No presente estudo, o comprimento das traqueias era o único fator pertinente ao equipamento que poderia influenciar o valor final da pressão obtida, visto que garantiu-se que o diâmetro e a rugosidade das traqueias fossem os mesmos. Dessa forma, atendendo a todos esses fatores, constatou-se que a pressão obtida não sofreu influência significativa dos comprimentos das traqueias, pois não se verificou diferenças significativas entre os valores de PEmáx, com forte associação entre os diferentes comprimentos de traqueias. Mas observamos, para PImáx, que o comprimento da traqueia de 90 cm resultou em menores valores de PImáx quando comparados aos obtidos com as traqueias de 30 e 60 cm, sugerindo que a partir desse comprimento é necessário maior esforço inspiratório para vencer a resistência do circuito, o que pode comprometer uma avaliação fidedigna dos indivíduos. Mesmo constatando menores valores de PImáx obtidos com a traqueia de 90 cm, a associação entre os valores foi considerada forte.

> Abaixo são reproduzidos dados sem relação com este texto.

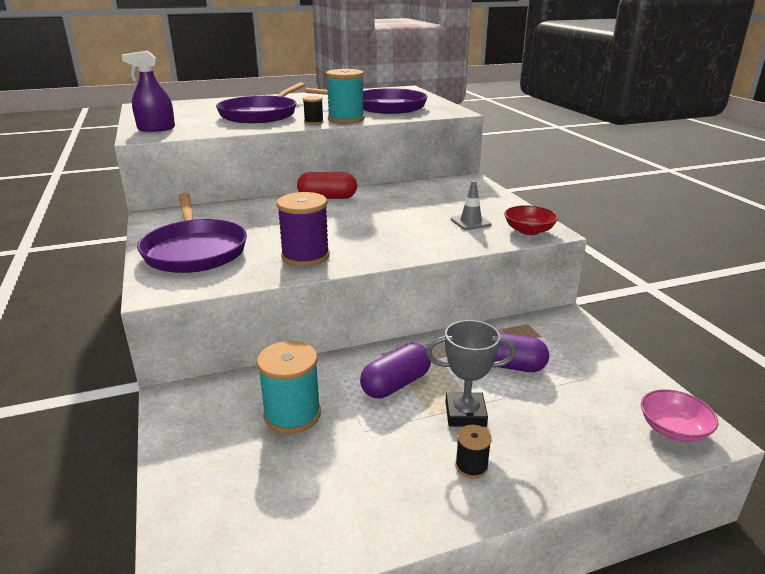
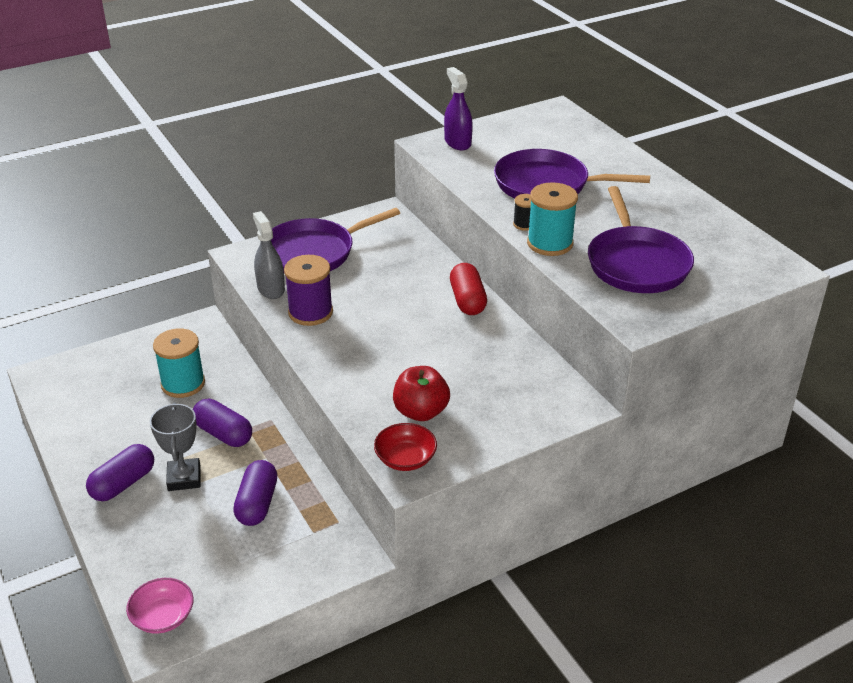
camera: 80 degrees right, 10 degrees up
(246, 274) = (271, 289): none -> grey spray bottle
(470, 222) = (421, 412): grey traffic cone -> red apple
(471, 466) = (123, 483): black spool -> purple capsule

Nossa amostra foi composta predominantemente pelo gênero feminino, fator que pode ter influenciado nossos resultados e constituir uma limitação do estudo. Considera-se também como limitação a impossibilidade de identificação do tempo de medida e a não visualização da curva das medidas de PImáx e PEmáx, constituindo uma desvantagem do manovacuômetro analógico. Ainda, o intervalo de 15 segundos estabelecido entre a realização das medidas, apesar de utilizado em estudo prévio, é diferente do mais utilizado na literatura, que fica próximo de um minuto27), (28.

CONCLUSÃO

Este estudo mostrou que traqueias de 30, 60 e 90 cm de comprimento e mesmo diâmetro não influenciaram os valores de PEmáx e PImáx, exceto a traqueia de 90 cm para os valores de PImáx, o que pode interferir na prática clínica fisioterapêutica. Novos estudos são necessários para analisar a necessidade de padronização do comprimento da traqueia utilizada em manovacuômetros.